Surprise à l’ouverture de la 17ème semaine : alors que les 31 jurés sont toujours bien présents, c’est le 1er juge assesseur VANWELKENHUYZEN qui est absent et qui se voit remplacer par Mme RAMAEKERS ; le juge assesseur THIBAUT DE SAUVAGE devient ainsi le 1er juge assesseur.

En raison de ce contretemps, la Cour ne siègera pas le mardi 4 avril pour se permettre de pouvoir se réorganiser.

L’audition de l’expert psychologue VAN MEERBEECK, déjà reportée à ce lundi, n’aura finalement pas lieu car cet expert n’était pas disponible : ce sera prévu plus tard.

Osama Krayem n’y participera pas. Salah Abdeslam a répondu qu’il ne savait pas encore s’il y assisterait. Mohamed Abrini, Sofien Ayari, Ali El Haddad Asufi, Bilal El Makhoukhi, Hervé Bayingana Muhirwa, Smail et Ibrahim Farisi ont confirmé leur participation.

La matinée se poursuit avec le témoignage de Madame PAVELESCU Ioana Raluca, qui avait 28 ans au moment des faits. Elle vient de Bucarest en Roumanie, mais vivait à Bruxelles avec son compagnon. 

Le 22 mars 2016, malgré la récente annonce de l’explosion survenue à Zaventem plus tôt dans la matinée, Madame PAVELESCU a remarqué qu’il n’y avait aucune sécurité particulière dans le métro. Ça l’a en quelque sorte rassurée, elle se disait qu’il ne devait rien y avoir de grave. 

Elle est montée dans le 3e wagon, celui qu’elle prend habituellement. Elle était embêtée par un jeune homme qui avait un gros sac à dos. Elle estimait que ce n’était pas très respectueux aux heures de pointes. Elle a failli lui demander d’enlever son sac mais elle a vu une place assise un peu plus loin donc elle est allée s’asseoir. 

À hauteur de la station Maelbeek, elle s’est levée et dirigée vers la sortie pour laisser place à une dame âgée étant donné qu’elle sortait à Art-loi. Ensuite, c’est le noir. « Une fois sortie de la rame, je me suis rendue compte que c’était le chaos. Il y avait énormément de fumée, de débris. Je suis tombée plusieurs fois dans les escaliers. Mon corps était figé, j’étais pétrifiée, j’avais l’impression de courir au ralenti. »

» Activité
Indiquez si chacune des affirmations suivantes s'accorde avec le compte rendu d'audience, en répondant par oui ou par non et en citant les mots décisifs du texte : (a) La Cour ne siègera pas le mardi 4 avril. (b) L'expert psychologue VAN MEERBEECK a été entendu ce lundi. (c) Madame PAVELESCU a demandé au jeune homme d'enlever son sac. Vous n'avez pas besoin du matériel.

» Contenu des données
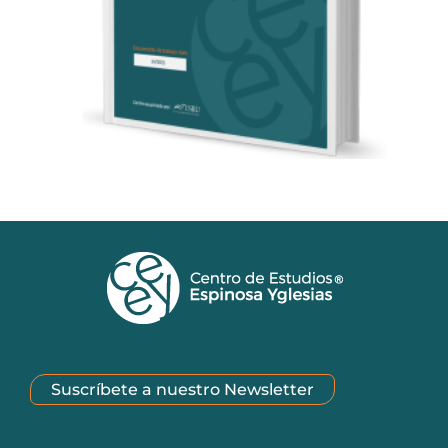
Suscríbete a nuestro Newsletter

» Résultat de l'exercice
(a) Oui : « la Cour ne siègera pas le mardi 4 avril ».
(b) Non : « L’audition de l’expert psychologue VAN MEERBEECK, déjà reportée à ce lundi, n’aura finalement pas lieu car cet expert n’était pas disponible ».
(c) Non : « Elle a failli lui demander d’enlever son sac mais elle a vu une place assise un peu plus loin donc elle est allée s’asseoir ».